E molta riconoscenza nei suoi confronti, lo difende e afferma che Calciopoli è tutta una bufala, una gran invenzione mediatica per distruggere una grande squadra. “Come sempre, quando qualcuno domina, altri vogliono tirarlo nel fango, e non mi stupiva affatto che le accuse venissero fuori quando stavamo per vincere di nuovo il campionato. Stavamo per portare a casa il secondo scudetto consecutivo quando scoppiò lo scandalo, e la situazione era grigia, lo capimmo subito. I media trattavano la faccenda come una guerra mondiale. Ma erano balle, almeno per la gran parte. Arbitri che ci favorivano? Ma andiamo! Avevamo lottato duramente, là in campo. Avevamo rischiato le nostre gambe, e senza avere nessun aiuto dagli arbitri, queste sono cazzate! Io dalla mia parte non li ho avuti proprio mai, detto in tutta franchezza. Sono troppo grosso. Se uno mi viene addosso io rimango fermo, ma se finisco io addosso a qualcuno quello fa un volo di quattro metri. […]Non sono mai stato amico degli arbitri, nessuno della nostra squadra lo era. No, no, eravamo semplicemente i migliori e ci dovevano affondare, ecco la verità. Ma non diversi sono i suoi racconti sull’Inter, sulla sua smania di cambiare la squadra, di divenire subito un leader, di rompere quei gruppetti esistenti nella squadra che ledevano anche il rendimento in campo: La vera sfida era rompere quei cazzo di gruppetti. Li odiai fin dal primo giorno, e non dipendeva soltanto dal fatto che io venivo da Rosengård, dove ci si mischiava senza problemi: turchi, somali, jugoslavi, arabi. Era anche perché l’avevo visto già molto chiaramente, sia alla Juventus sia all’Ajax: tutte le squadre rendono molto meglio quando fra i giocatori c’è coesione. All’Inter era l’opposto. Là in un angolo stavano seduti i brasiliani; gli argentini stavano in un altro e tutti gli altri in un terzo. Era una cazzata. Così considerai come mio primo grande test da leader porre fine a quella situazione. Andavo in giro e dicevo: «Cos’è questa storia? Perché state lì seduti tra di voi come dei bambini?». Quelle barriere invisibili erano troppo nette. Perciò andai nuovamente da Moratti, e fui più chiaro possibile. L’Inter non vinceva il campionato da secoli. Volevamo andare avanti così? Dovevamo essere dei perdenti solo perché la gente non aveva voglia di parlarsi? «Ovviamente no» disse Moratti. «Ma allora bisogna rompere questi dannati clan. Non possiamo vincere se lo spogliatoio non è unito»”.

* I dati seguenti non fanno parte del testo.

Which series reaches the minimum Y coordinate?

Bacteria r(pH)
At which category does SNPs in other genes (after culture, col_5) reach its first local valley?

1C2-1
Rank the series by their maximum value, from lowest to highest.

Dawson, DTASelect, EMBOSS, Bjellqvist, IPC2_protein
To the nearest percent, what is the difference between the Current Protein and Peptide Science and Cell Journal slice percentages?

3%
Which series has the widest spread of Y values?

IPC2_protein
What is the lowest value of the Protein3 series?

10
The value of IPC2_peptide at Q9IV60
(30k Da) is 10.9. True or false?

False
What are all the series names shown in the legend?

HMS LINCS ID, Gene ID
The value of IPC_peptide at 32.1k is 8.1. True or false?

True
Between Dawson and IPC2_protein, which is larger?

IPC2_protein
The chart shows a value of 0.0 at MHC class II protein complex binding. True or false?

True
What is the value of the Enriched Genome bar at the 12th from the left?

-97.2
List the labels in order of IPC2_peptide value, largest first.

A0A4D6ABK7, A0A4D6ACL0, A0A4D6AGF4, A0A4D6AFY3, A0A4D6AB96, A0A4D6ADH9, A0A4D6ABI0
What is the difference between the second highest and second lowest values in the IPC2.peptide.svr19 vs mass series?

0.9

Ma anche un libro di ritratti delle persone che nel bene, o nel male sono state importanti nella sua vita. Capello è glaciale, ma solo con lui si comincia a crescere. Guardiola è perbene, ma falso. Mourinho è un divo, ma pieno di passione, segue tutto dei suoi ragazzi, sa farsi amare perché ama. E Maxwell è un vero amico. E Beenhakker un pallone gonfiato. Guardiola vigliacco meditabondo, falso. E Ronaldo il mito assoluto. E Van Basten un modello. E Mancini un fighetto di sostanza. E Cassano e la sua altrettanto storia difficile, la sua amicizia e professionalità.  Ed infine Helena, la moglie manager, undici anni in più di Ibra e parecchio sale in zucca. Prima di innamorarsi e sposarlo lo ha accudito, lo ha protetto: i bambini non amati ne hanno bisogno. E proprio ai bambini che il libro è dedicato, ai bambini che si sentono strani e diversi, ai bambini come lui.